Teaching Your Children and Students a Civics Lesson

It is important that educators teach their students the meaning of the motto. From an educational standpoint, every time students see the national motto they should think of its special meaning for the country.

When used as a national motto, the phrase “In God We Trust” is not a personal declaration. Every person in America does not trust in the same God and some do not believe there is a god at all. How can a nation as diverse as ours make such a specific declaration? 

The phrase reflects the civil foundation upon which America was founded in the same way that “one nation under God” does in the Pledge of Allegiance.

The Declaration of Independence states, “We hold these truths to be self-evident that all Men are created equal and endowed by their Creator with certain unalienable rights.”

America is unique in that it sees rights coming from God, not from the government. Instead of the divine right of kings, our Founders asserted the divine rights of the common man. That was truly revolutionary.

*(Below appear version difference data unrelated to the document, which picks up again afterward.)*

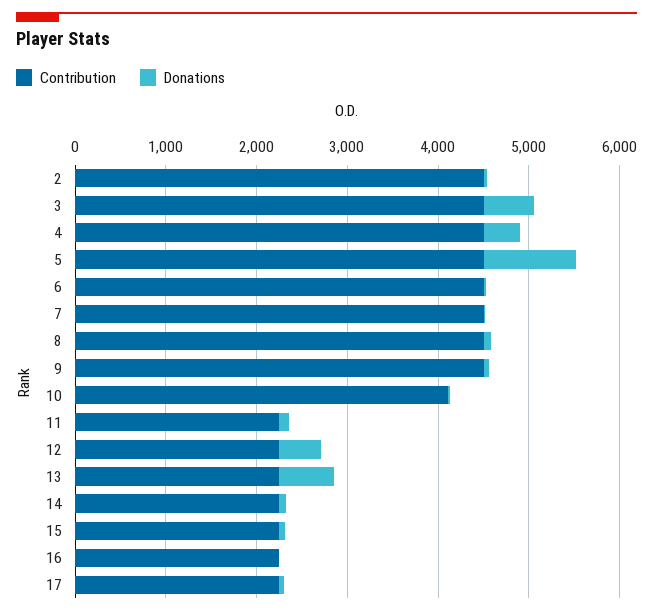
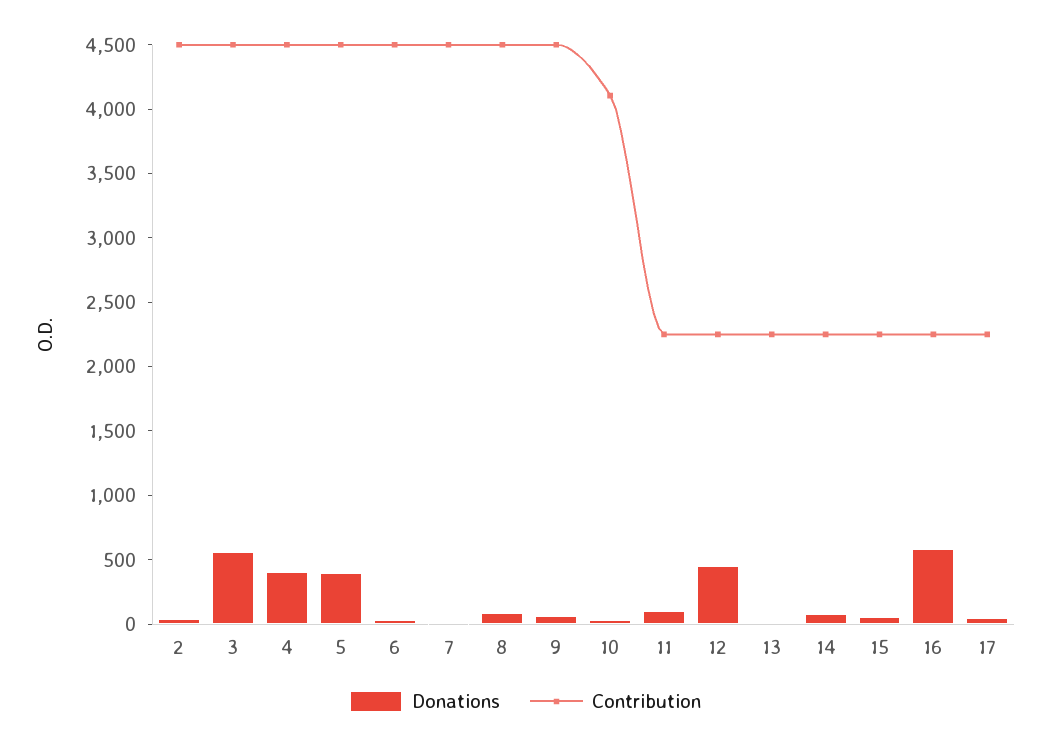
  {
    "Contribution": {
      "2": 4500,
      "3": 4500,
      "4": 4500,
      "5": 4500,
      "6": 4500,
      "7": 4500,
      "8": 4500,
      "9": 4500,
      "10": 4100,
      "11": 2300,
      "12": 2300,
      "13": 2300,
      "14": 2300,
      "15": 2300,
      "16": 2300,
      "17": 2300
    },
    "Donations": {
      "2": 0,
      "3": 600,
      "4": 400,
-     "5": 1000,
+     "5": 400,
      "6": 0,
      "7": 0,
      "8": 100,
      "9": 100,
      "10": 0,
      "11": 100,
      "12": 500,
-     "13": 600,
+     "13": 0,
      "14": 100,
      "15": 100,
-     "16": 0,
+     "16": 600,
      "17": 100
    }
  }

Following the lead of the Declaration, nearly every state constitution begins with thankfulness to the “Sovereign Ruler of the Universe” or “Grateful to Almighty God.” When learning civics, students should understand that the laws of their state flowed from the principle that there is a God who gave Mankind certain unalienable rights and that the state legislators were crafting laws to protect (not grant) those rights.

Giving our national motto more visibility is important. However, without parents and educators promoting its importance, schools can conform to the letter of the law and not inspire students about its value for their lives.

Discussion Questions for Students

1. Since all Americans don’t trust in God, why have a national motto stating, “In God We Trust”?